家庭血圧計とうまくつきあっていくには?

家庭血圧計が普及して、ご自宅や職場で簡便に血圧測定が出来るようになりました。
それ以前は診察室の血圧値を頼りに、高血圧の診断と治療が行われていましたが、診察室血圧が高くても家庭血圧が正常である「白衣高血圧」の存在が明らかとなり、高血圧の診断・治療には家庭血圧測定が求められるようになってきました。
一方、一般の方にとって、その測定値をどのように解釈するか、迷うことが多くなり、便利な反面、悩ましい状況もあるようです。
今回は、家庭血圧計とうまくつきあっていくにはどうすればいいのかについてお話しします。

血圧はいつも変動している

健康に関する様々な指標について、患者である皆さんがある程度の理解を持っておいた方がいいと思います。
その数値には、
①一定期間、同じような数値を維持するものと、
②変動しやすいものの2種類があります。
体重や糖尿病指標のヘモグロビンA1cなどは①で、血圧・血糖値などは②です。
特に血圧は秒単位で変動します。
運動中には血圧は200以上になりますし、アルコール摂取・入浴後には低下します。
そのほか、患者さんにとって不都合な質問(増えるとよくない体重の話とか。。)をしたようなとき、心の動揺が血圧の増加となってあらわれますし、夫婦げんかの際には当然、高くなっていることでしょう。
よくあるシーンとしては、頭痛やめまいなどつらい症状が出た際に、皆さん心配で血圧を測ることが多いようですが、そういった「つらい」「痛い」「腹立たしい」などの要因があると容易に血圧は上昇し、200以上となることもまれではありません。
一日のうちでも早朝にはたいてい高く、就眠前は低くなる傾向が一般的です。
このように、血圧を測るタイミングによっては「高血圧」「低血圧」いずれもあり得ますので、血圧の病気の診断には異なる日の複数回の測定が必要ですし、治療の際もそのようなことに留意します。

一時的な高血圧があると不安になる。救急受診が必要?

家庭血圧を測定される方の中で、いつもより血圧が高いと心配になり、救急病院の受診をされたり、救急車を呼んだりする方がいます。
その一時的な高血圧の99%以上が「まったく緊急性のない」ものです。
公益財団法人日本医療機能評価機構が運営するMinds版ガイドライン解説(一般の方向けに病気のことをわかりやすく解説したもの)では以下の記載があります。
一過性の血圧上昇における治療はどのようなことを行いますか?

1.過去の血圧の程度を聴取し、一過性の高度の血圧上昇例で進行性の臓器障害がみられない場合は、褐色細胞腫を除いて緊急降圧の対象にはならない。
2.高度の血圧上昇が持続すれば、中間持続型の降圧薬を内服させる。

3.十分な問診により精神的要素が考えられれば、必要に応じてメンタルヘルスケアの専門医に紹介する。

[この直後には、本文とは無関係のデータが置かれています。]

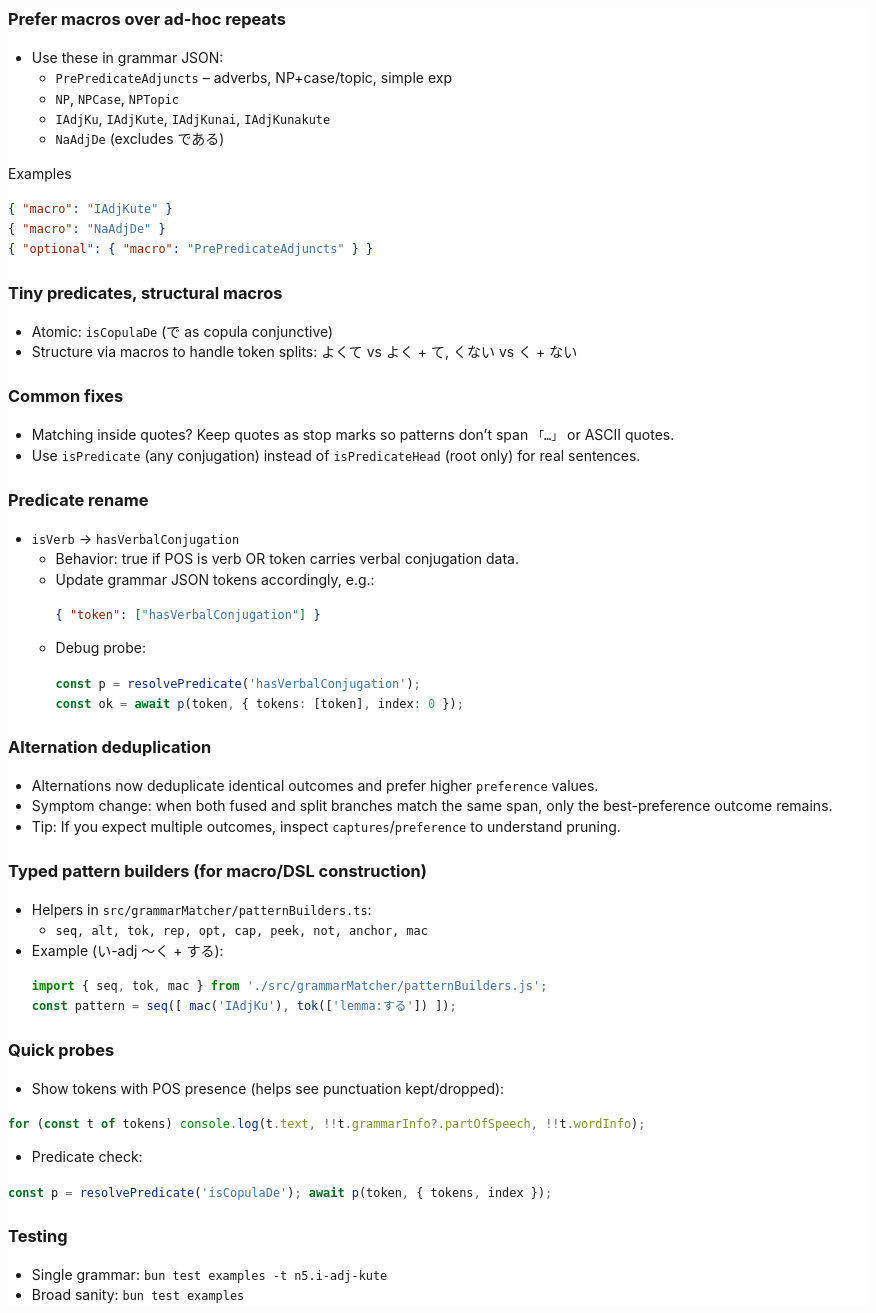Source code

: ### Prefer macros over ad-hoc repeats
- Use these in grammar JSON:
  - `PrePredicateAdjuncts` – adverbs, NP+case/topic, simple exp
  - `NP`, `NPCase`, `NPTopic`
  - `IAdjKu`, `IAdjKute`, `IAdjKunai`, `IAdjKunakute`
  - `NaAdjDe` (excludes である)

Examples
```json
{ "macro": "IAdjKute" }
{ "macro": "NaAdjDe" }
{ "optional": { "macro": "PrePredicateAdjuncts" } }
```

### Tiny predicates, structural macros
- Atomic: `isCopulaDe` (で as copula conjunctive)
- Structure via macros to handle token splits: よくて vs よく + て, くない vs く + ない

### Common fixes
- Matching inside quotes? Keep quotes as stop marks so patterns don’t span `「…」` or ASCII quotes.
- Use `isPredicate` (any conjugation) instead of `isPredicateHead` (root only) for real sentences.

### Predicate rename
- `isVerb` → `hasVerbalConjugation`
  - Behavior: true if POS is verb OR token carries verbal conjugation data.
  - Update grammar JSON tokens accordingly, e.g.:
    ```json
    { "token": ["hasVerbalConjugation"] }
    ```
  - Debug probe:
    ```typescript
    const p = resolvePredicate('hasVerbalConjugation');
    const ok = await p(token, { tokens: [token], index: 0 });
    ```

### Alternation deduplication
- Alternations now deduplicate identical outcomes and prefer higher `preference` values.
- Symptom change: when both fused and split branches match the same span, only the best-preference outcome remains.
- Tip: If you expect multiple outcomes, inspect `captures`/`preference` to understand pruning.

### Typed pattern builders (for macro/DSL construction)
- Helpers in `src/grammarMatcher/patternBuilders.ts`:
  - `seq, alt, tok, rep, opt, cap, peek, not, anchor, mac`
- Example (い-adj 〜く + する):
  ```typescript
  import { seq, tok, mac } from './src/grammarMatcher/patternBuilders.js';
  const pattern = seq([ mac('IAdjKu'), tok(['lemma:する']) ]);
  ```

### Quick probes
- Show tokens with POS presence (helps see punctuation kept/dropped):
```ts
for (const t of tokens) console.log(t.text, !!t.grammarInfo?.partOfSpeech, !!t.wordInfo);
```
- Predicate check:
```ts
const p = resolvePredicate('isCopulaDe'); await p(token, { tokens, index });
```

### Testing
- Single grammar: `bun test examples -t n5.i-adj-kute`
- Broad sanity: `bun test examples`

救急受診が必要な場合は、血圧のいかんにかかわらず、これまで経験したことのないような重大な病気を疑わせる症状(胸痛、はげしい頭痛、呼吸困難、失神など)がある場合です。
心配性の方は、なにか困った症状があるとつい血圧を測ってしまい、そのような症状によりたいてい血圧は高くなっていますので、高い血圧をみてさらに不安になるという悪循環におちいります。
そのような人には、つらい症状があるときには血圧を測るのをやめましょうと言っています。

残念ながら、不適切な一時的高血圧の治療が未だにおこなわれています

以前の通信で、血圧が高く心配で受診すると不適切な医療が行われることをご紹介をしました。
医療機関側にもまだ問題があります。もう一度、お読み下さい。

 70代の女性が頭痛や肩こりなど体調が悪いときに血圧を測ると180くらいあるので、あわてて近所のお医者さんに受診します。そうすると、血圧の高いときに飲みなさい、と即効性のアダラートという飲み薬を毎回処方されるそうです。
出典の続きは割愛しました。